$97m University of Adelaide science hub a boon for jobs Christopher Russell, Business editor From: The Advertiser April 02, 2011 12:00AM An architect's impression of the University of Adelaide building which will house the Institute for Photonics and Advanced Sensing. Source: AdelaideNow
BUILDING a $97 million research institute will create thousands of jobs, the University of Adelaide says.
A six-level, glass-fronted building is the centrepiece of the Institute for Photonics and Advanced Sensing project being funded by the university and state and federal governments.
"The redevelopment will generate great scientific advances, top teaching and research facilities," said the university's vice-president services and resources, Paul Duldig.

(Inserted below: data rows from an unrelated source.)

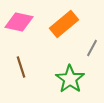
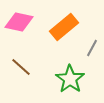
orange rectangle: moved 3 px down
brown line: rotated 30 degrees counterclockwise
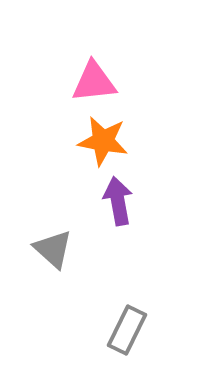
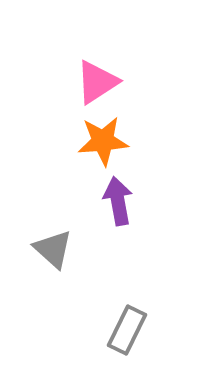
pink triangle: moved 3 px right; rotated 27 degrees counterclockwise
orange star: rotated 15 degrees counterclockwise
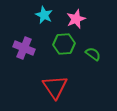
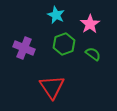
cyan star: moved 12 px right
pink star: moved 14 px right, 5 px down; rotated 12 degrees counterclockwise
green hexagon: rotated 15 degrees counterclockwise
red triangle: moved 3 px left
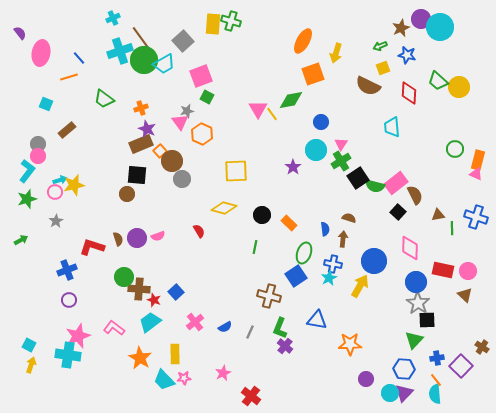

He estimated the development would add $230 million to the state economy, with more than 2000 jobs being created during the peak of the construction phase.
The building, on the site where the Union Hall was demolished last year, is being designed by Adelaide architects Hames Sharley.
The university says the building will have a striking presence with a "gentle, folded, glazed facade that reflects and refracts light".
Each floor will vary by exploiting differences in wavelengths of light, and linking to the research team headed by South Australian of the Year Tanya Monro.
As well as the institute, it will house a 400-seat lecture theatre and laboratories.
The Public Works Committee this week approved funding of $5 million for capital works, which is in addition to $1.5 million from Defence SA and $750,000 from the Premier's Science and Research Fund for equipment.
"The University of Adelaide is a world leader in photonics research and the IPAS will allow it to continue its outstanding work in areas as diverse as defence, reproductive health and the wine industry," Science and Information Economy Minister Jay Weatherill said.
Opposition science spokesman Martin Hamilton-Smith supported the investment but said it highlighted poor Budget decisions.
Funding to research bodies, such as BioInnovation SA, had been cut while millions of dollars had been spent on government office fit-outs.
"The state Liberals are calling on Labor to bring forward more science-based infrastructure projects as a catalyst for economic growth," he said. This should include a funding pool to support Australian Research Council bids.